There’s the NMMC Latin kid, Angel, the eldest at fourteen. “I love to sing and dance more than anything!” AIDS would keep him from seeing thirty.
Sigh. And I, so long immune to sentimentality. That too, comes with getting older.
The Wikipedia fact sheet changes everything for me as regards the New Mouseketeers. Their birthdays all fall between 1963 and 1967, mostly in 1965. Like me. Post-Kennedy, The Food Stamp Mulligans, The Baby Busters. 1965 was the first year of “Generation X.” The distance between me and the Skaters of Dogtown was a small one, but it’s been mythologized.
If you were in the Boom, you “changed the world.” If you followed after, lucky you remembered to change your shorts.
In 1976, The Bad News Bears kids were eleven—like me—and born in ’65. They represent the new Can’t-Do Attitude of America. Your loser kids, ladies and gents.
At that moment, though, we were The Children Who Are Tomorrow. We were the Hope. We were literally The Cool Kids, the Naturals, the Hands-On. Maybe we could change. We were lovable losers, right?
The world of Tomorrowland promised to look so different in ’76. I am a Depressive sort, but the MMC duds now make me sad. They were cancelled, kissed off in a few weeks, more of a pissing contest between Disney and ABC than over ratings. ABC was selfish with the show, which had the rights to air the title from wayback, and they pulled the rug on Disney, for the new show.
Emblematic of us all, really: The Generation That Never Arrived. That’s us in a mouseskin.
In the 80s, Disney relaunched MMC again, on its sterile Disney Channel. Disney later got ABC up the ass, too, thug style, prison sex.
So that’s what followed us: glitzy shallow Brittany Spears, Christina Aguiluera, Justin Timberlake. Y’know? Like, Y’know?
Sometimes there are worse things than merely being ineffectual.

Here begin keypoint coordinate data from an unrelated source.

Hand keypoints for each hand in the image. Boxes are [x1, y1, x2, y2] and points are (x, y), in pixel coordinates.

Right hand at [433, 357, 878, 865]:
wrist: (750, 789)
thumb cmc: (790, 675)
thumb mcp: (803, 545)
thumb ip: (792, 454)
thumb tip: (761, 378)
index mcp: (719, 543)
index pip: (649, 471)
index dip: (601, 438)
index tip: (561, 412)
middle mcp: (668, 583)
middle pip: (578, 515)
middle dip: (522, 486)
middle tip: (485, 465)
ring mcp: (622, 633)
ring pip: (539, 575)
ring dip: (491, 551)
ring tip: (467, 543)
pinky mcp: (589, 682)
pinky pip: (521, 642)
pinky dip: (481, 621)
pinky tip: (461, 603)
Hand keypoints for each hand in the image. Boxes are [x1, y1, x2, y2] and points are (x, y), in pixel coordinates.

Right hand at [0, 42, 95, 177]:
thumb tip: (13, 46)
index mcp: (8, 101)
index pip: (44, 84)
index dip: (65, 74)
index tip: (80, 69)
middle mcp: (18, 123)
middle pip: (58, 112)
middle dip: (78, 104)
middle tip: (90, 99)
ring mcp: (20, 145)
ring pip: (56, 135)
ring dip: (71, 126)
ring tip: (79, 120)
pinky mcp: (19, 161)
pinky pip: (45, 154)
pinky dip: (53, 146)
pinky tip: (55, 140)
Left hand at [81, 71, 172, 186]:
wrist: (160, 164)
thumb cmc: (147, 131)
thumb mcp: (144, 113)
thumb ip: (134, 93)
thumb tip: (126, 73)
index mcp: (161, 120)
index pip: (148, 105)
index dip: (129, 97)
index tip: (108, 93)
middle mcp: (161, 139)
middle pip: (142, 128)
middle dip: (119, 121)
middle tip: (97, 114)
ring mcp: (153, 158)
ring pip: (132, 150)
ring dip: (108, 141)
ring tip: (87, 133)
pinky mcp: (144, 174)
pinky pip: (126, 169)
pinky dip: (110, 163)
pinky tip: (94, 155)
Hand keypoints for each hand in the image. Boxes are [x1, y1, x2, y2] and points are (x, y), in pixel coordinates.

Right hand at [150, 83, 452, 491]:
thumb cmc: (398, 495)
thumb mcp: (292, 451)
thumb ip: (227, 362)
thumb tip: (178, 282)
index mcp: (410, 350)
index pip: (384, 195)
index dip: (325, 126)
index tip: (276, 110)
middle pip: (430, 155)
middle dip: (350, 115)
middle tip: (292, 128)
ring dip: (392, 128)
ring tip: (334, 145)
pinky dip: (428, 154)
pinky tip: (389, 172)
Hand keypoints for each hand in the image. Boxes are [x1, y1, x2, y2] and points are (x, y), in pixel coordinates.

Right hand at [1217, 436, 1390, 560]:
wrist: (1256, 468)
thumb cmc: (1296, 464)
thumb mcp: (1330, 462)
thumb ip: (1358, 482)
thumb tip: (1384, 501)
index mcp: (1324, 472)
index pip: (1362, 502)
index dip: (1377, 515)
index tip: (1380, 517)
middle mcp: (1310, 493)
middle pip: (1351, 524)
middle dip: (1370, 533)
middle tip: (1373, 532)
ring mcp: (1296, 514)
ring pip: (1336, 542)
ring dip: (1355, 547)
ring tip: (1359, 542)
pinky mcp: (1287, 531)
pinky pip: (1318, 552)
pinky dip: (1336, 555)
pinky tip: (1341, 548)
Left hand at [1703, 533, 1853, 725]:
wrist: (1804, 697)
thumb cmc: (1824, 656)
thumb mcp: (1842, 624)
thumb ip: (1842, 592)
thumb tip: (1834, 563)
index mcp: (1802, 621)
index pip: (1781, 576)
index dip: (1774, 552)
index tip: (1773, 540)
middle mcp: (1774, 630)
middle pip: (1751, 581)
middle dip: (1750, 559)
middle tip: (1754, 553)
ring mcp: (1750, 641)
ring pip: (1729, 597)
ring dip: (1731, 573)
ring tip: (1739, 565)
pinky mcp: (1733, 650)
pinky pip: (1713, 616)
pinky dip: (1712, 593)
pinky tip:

Other than that, I have nothing more to say.
Oh, and Goodnight, Kids.
Uncle Roy? Ditch that bottle.
-30-


Salon.com
Comments
I remember the fifties nostalgia craze of the seventies. Noting that these things seemed to run in twenty-year cycles, I wondered, what the Hell is popular culture going to give us in the nineties? Nostalgia for fifties nostalgia?
Yup. I remember the fanfare with which they released that vomitous overproduced flick, "Grease," like all of us children of the seventies were supposed to feel nostalgia for a movie based on nostalgia for a decade none of us could remember in the first place.
Walt Disney frightened me.
Nah, just kidding...:D
Welcome back!!!
Rated!
I keep feeling like this little post is part of something bigger--I can sense something about the "Baby Buster" genre forming. (Wouldn't it be awesome if the media had tagged 'em "Busters" instead of "X'ers"?)
Thanks all again for reading and your comments!
http://www.youtube.com/watch?v=HcSQgFzr9-E
I still like the 70s. 60s I don't really remember. 80s I could do without. 90s, kind of drab except for technology. The past decade? Ditto. Wi-Fi, phones that can make toast, cars that talk, 8 billion stations, most of them crap, but a choice. All we have to look forward to now and fear is technology, it's use and abuse.
so good. to see your work again. gives me a bit of hope uncle walt won't ever own the whole damn world.